A team of engineers, scientists, and a semiconductor manufacturer from Silicon Valley worked together to publish sophisticated Arabic language software that can power applications for generative AI.
With 13 billion parameters, the new massive language model known as Jais was created from a large collection of data mixing Arabic and English, some of which came via computer code. There aren’t many large bilingual language models, according to the group of academics and engineers who started the research.
Supercomputers built by Silicon Valley-based Cerebras Systems, which makes chips the size of dinner plates that compete with Nvidia’s potent AI hardware, were used to develop the new language model. Because Nvidia’s processors are in short supply, businesses all around the world are looking for alternatives.
Jais, which takes its name from the highest mountain in the United Arab Emirates, is the result of a partnership between Cerebras, the Mohamed bin Zayed University of Artificial Intelligence, and the AI-focused subsidiary Inception of the G42 technology conglomerate, based in Abu Dhabi.
According to Timothy Baldwin, a professor at Mohamed bin Zayed University of Artificial Intelligence, there isn’t enough Arabic data to train a model the size of Jais, thus the computer code found in the English language data helped train the model’s reasoning capabilities.
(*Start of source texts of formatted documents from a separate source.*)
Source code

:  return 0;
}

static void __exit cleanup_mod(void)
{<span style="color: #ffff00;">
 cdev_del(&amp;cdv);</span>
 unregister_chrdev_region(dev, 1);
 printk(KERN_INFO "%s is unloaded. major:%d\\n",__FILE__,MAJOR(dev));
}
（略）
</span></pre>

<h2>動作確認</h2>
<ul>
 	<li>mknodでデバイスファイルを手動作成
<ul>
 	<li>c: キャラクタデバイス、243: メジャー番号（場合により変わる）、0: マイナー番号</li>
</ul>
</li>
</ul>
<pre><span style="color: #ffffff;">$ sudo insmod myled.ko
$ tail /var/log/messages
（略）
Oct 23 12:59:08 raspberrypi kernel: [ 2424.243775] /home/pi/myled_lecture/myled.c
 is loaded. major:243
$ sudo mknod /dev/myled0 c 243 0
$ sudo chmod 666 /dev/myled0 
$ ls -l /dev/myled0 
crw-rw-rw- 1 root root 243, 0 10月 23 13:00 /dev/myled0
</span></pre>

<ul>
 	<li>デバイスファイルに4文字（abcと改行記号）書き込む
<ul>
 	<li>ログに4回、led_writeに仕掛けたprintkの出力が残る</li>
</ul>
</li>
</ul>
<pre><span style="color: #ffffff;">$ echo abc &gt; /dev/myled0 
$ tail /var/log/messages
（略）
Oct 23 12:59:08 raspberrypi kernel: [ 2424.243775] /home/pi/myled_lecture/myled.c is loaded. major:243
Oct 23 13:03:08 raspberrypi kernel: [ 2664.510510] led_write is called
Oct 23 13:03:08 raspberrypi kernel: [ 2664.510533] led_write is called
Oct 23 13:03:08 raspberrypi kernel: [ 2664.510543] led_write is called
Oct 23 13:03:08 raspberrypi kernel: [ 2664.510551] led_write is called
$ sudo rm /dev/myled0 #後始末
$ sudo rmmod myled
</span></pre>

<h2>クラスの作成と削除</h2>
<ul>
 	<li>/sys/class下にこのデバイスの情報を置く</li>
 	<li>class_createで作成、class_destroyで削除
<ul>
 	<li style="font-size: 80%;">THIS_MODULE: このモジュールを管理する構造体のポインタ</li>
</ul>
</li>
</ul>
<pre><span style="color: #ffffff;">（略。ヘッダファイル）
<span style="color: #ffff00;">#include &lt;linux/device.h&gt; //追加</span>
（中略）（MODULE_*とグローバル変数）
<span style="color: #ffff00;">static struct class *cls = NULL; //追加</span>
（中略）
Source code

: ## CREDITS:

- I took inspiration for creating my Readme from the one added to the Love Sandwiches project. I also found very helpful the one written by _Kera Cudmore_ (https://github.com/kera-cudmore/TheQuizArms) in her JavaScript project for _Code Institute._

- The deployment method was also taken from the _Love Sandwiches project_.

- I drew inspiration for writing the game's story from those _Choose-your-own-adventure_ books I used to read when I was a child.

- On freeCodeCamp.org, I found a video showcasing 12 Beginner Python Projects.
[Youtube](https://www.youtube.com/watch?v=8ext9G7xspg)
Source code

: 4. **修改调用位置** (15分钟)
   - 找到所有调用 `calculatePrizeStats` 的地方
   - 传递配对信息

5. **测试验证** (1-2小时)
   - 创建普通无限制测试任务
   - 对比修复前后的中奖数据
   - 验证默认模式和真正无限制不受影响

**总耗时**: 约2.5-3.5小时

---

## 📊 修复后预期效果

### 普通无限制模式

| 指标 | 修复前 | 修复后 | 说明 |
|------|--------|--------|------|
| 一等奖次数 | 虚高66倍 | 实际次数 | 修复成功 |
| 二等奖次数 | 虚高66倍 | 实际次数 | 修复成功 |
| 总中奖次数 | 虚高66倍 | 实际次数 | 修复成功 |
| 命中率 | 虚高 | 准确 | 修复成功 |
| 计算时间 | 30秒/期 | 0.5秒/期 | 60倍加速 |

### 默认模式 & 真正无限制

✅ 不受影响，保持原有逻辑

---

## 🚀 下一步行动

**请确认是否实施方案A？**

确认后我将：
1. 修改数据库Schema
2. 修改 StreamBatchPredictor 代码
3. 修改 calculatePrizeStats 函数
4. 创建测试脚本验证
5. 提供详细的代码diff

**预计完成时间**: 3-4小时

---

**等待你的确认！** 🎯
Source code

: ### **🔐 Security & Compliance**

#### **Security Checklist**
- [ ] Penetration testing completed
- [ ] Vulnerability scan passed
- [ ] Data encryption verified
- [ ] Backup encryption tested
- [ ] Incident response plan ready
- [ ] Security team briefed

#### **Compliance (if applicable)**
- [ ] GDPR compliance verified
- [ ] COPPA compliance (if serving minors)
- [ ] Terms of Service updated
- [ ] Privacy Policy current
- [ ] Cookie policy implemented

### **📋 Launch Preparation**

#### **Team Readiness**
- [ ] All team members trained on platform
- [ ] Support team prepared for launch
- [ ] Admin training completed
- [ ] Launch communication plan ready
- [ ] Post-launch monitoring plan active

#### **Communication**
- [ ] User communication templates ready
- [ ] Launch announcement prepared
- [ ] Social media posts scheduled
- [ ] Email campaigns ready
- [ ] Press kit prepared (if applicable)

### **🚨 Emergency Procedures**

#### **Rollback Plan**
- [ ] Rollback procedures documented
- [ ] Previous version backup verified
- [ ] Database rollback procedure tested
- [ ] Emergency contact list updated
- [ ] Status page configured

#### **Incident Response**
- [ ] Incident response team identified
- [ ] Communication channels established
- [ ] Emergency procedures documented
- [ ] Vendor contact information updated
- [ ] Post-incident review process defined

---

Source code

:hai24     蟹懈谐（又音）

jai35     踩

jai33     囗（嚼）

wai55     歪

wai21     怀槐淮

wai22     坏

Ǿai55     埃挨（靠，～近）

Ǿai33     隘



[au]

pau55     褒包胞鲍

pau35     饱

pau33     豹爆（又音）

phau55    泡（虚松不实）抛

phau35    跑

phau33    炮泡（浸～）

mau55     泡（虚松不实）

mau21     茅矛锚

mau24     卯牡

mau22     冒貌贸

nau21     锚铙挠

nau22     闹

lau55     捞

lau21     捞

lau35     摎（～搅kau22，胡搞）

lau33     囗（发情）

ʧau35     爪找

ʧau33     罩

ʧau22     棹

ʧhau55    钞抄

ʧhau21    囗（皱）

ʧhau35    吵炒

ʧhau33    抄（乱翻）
Because it outlines the (logical) stages, the code “gives the model a big leg up in terms of reasoning abilities,” Baldwin told Reuters. An open source license will be used to make Jais accessible.
On a Condor Galaxy supercomputer owned by Cerebras, the group developed the Jais model. The first of these units is expected to arrive this year, and the last two will be delivered in 2024, according to a recent announcement from Cerebras that it had sold three of them to G42.